> To do
Return the following from the records below: each line, word for word, starting with the line that contains "ø60±0.5 ø178±1" and going on through the line that contains "Http://www.foryard.com Page : 8/11", with nothing outside that range.

> Dataset records
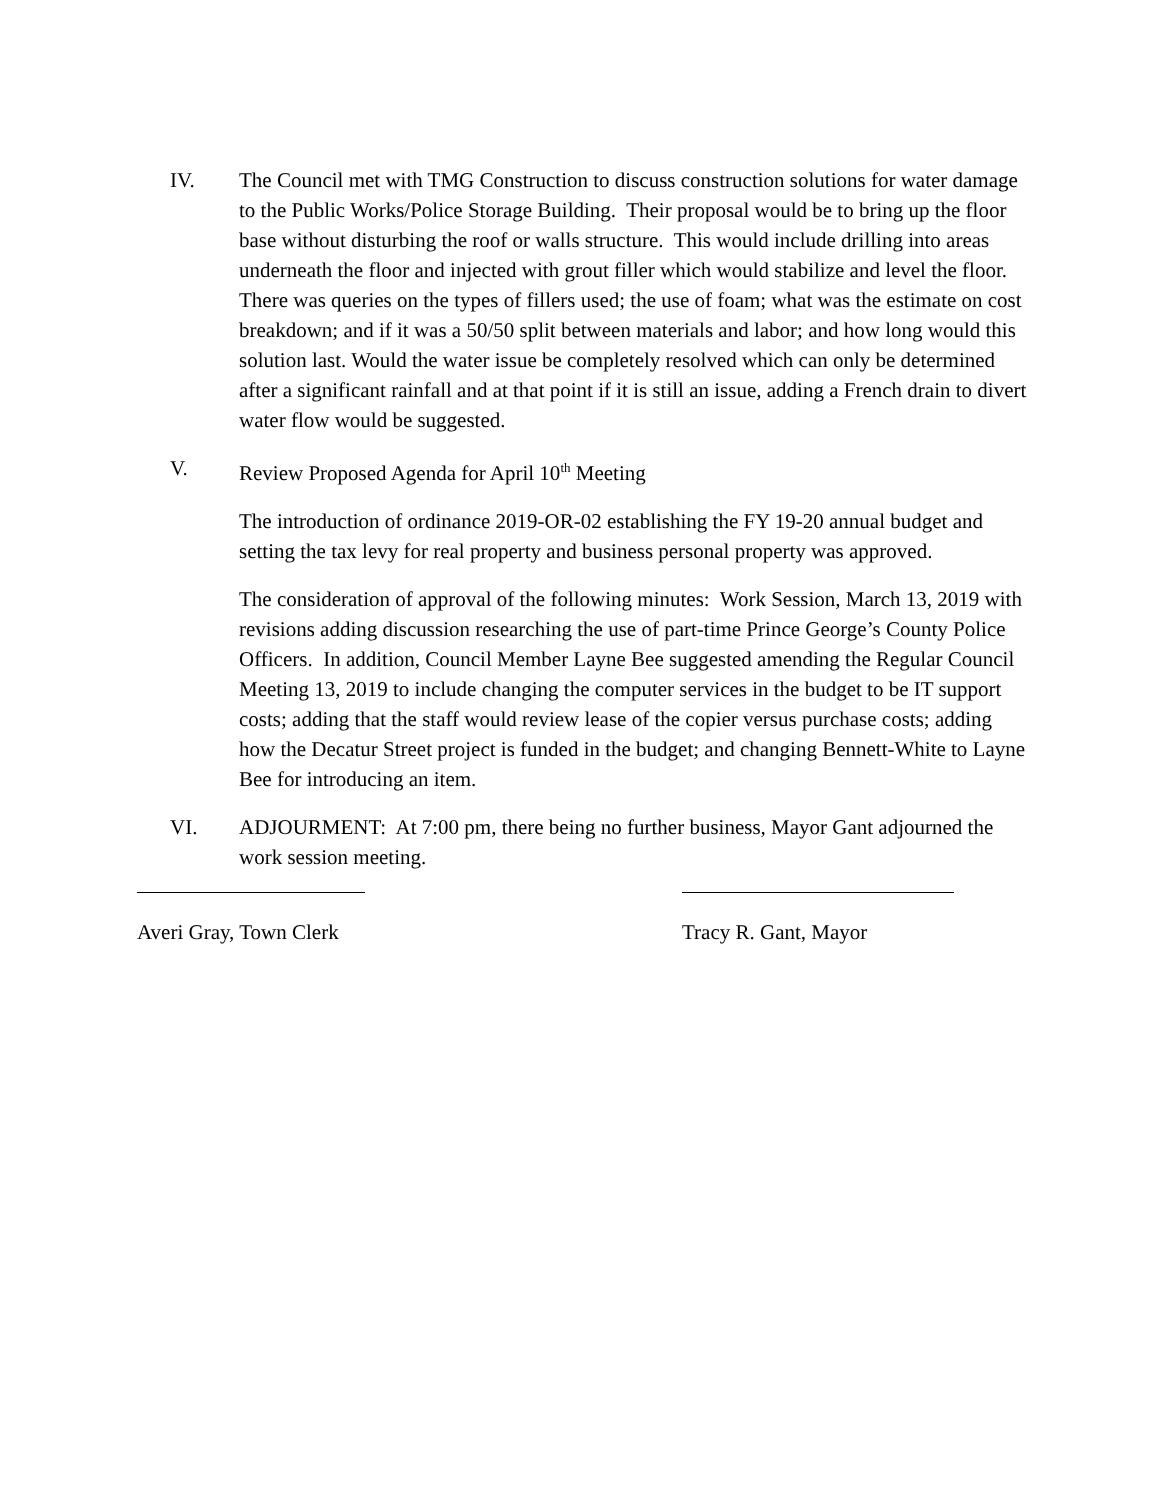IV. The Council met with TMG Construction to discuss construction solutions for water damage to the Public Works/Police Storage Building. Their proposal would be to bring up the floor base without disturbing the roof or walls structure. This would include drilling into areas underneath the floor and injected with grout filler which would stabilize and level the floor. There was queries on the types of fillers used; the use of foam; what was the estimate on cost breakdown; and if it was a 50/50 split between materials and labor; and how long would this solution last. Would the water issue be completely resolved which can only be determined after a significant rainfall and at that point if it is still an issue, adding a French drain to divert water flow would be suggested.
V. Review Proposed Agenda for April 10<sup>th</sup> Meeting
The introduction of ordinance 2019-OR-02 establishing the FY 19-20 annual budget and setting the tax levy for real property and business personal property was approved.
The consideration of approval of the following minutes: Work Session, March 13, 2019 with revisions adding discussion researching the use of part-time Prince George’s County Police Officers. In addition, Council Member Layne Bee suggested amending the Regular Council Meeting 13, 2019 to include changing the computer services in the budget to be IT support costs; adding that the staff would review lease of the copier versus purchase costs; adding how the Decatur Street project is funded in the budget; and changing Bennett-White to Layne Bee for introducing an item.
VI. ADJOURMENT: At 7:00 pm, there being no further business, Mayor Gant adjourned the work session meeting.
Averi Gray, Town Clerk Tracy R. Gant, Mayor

---

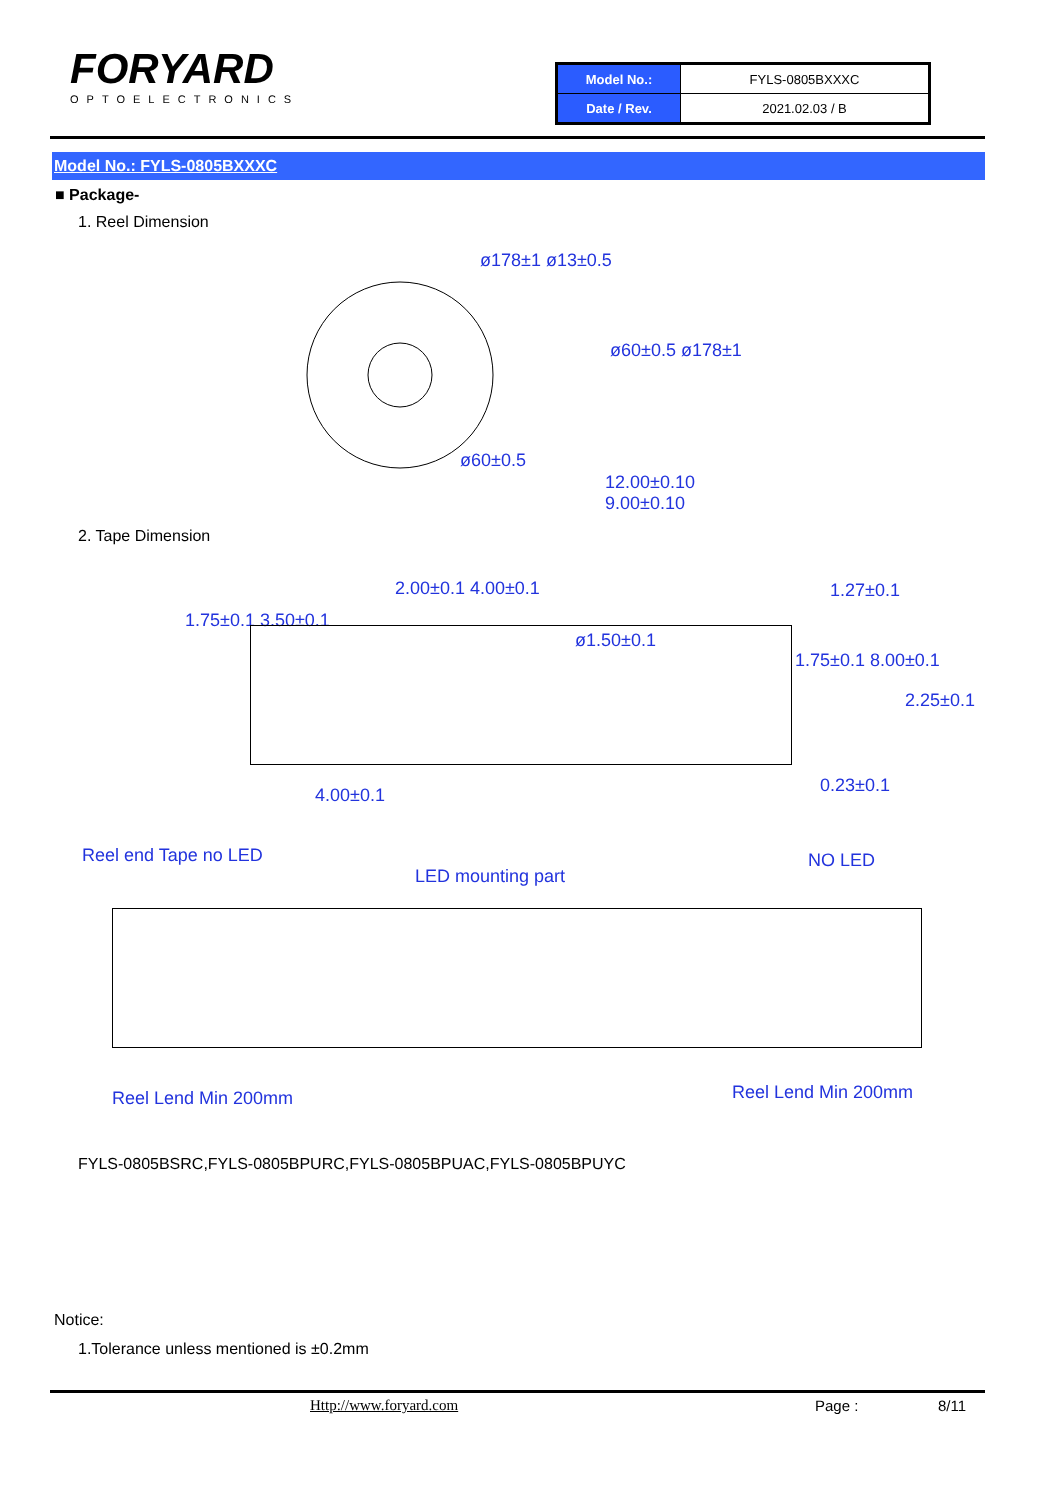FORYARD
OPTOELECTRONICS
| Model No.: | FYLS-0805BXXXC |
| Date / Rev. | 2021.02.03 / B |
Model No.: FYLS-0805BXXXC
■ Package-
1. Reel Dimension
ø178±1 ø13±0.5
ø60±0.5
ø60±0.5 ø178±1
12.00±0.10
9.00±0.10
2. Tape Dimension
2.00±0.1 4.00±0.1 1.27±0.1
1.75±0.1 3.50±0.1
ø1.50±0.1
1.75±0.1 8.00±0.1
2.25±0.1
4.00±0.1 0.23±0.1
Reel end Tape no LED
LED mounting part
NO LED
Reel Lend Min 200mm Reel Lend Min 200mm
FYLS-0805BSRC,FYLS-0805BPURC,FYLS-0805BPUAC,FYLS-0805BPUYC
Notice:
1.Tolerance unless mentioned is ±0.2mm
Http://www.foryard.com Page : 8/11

> Exercise solution
ø60±0.5 ø178±1
12.00±0.10
9.00±0.10
2. Tape Dimension
2.00±0.1 4.00±0.1 1.27±0.1
1.75±0.1 3.50±0.1
ø1.50±0.1
1.75±0.1 8.00±0.1
2.25±0.1
4.00±0.1 0.23±0.1
Reel end Tape no LED
LED mounting part
NO LED
Reel Lend Min 200mm Reel Lend Min 200mm
FYLS-0805BSRC,FYLS-0805BPURC,FYLS-0805BPUAC,FYLS-0805BPUYC
Notice:
1.Tolerance unless mentioned is ±0.2mm
Http://www.foryard.com Page : 8/11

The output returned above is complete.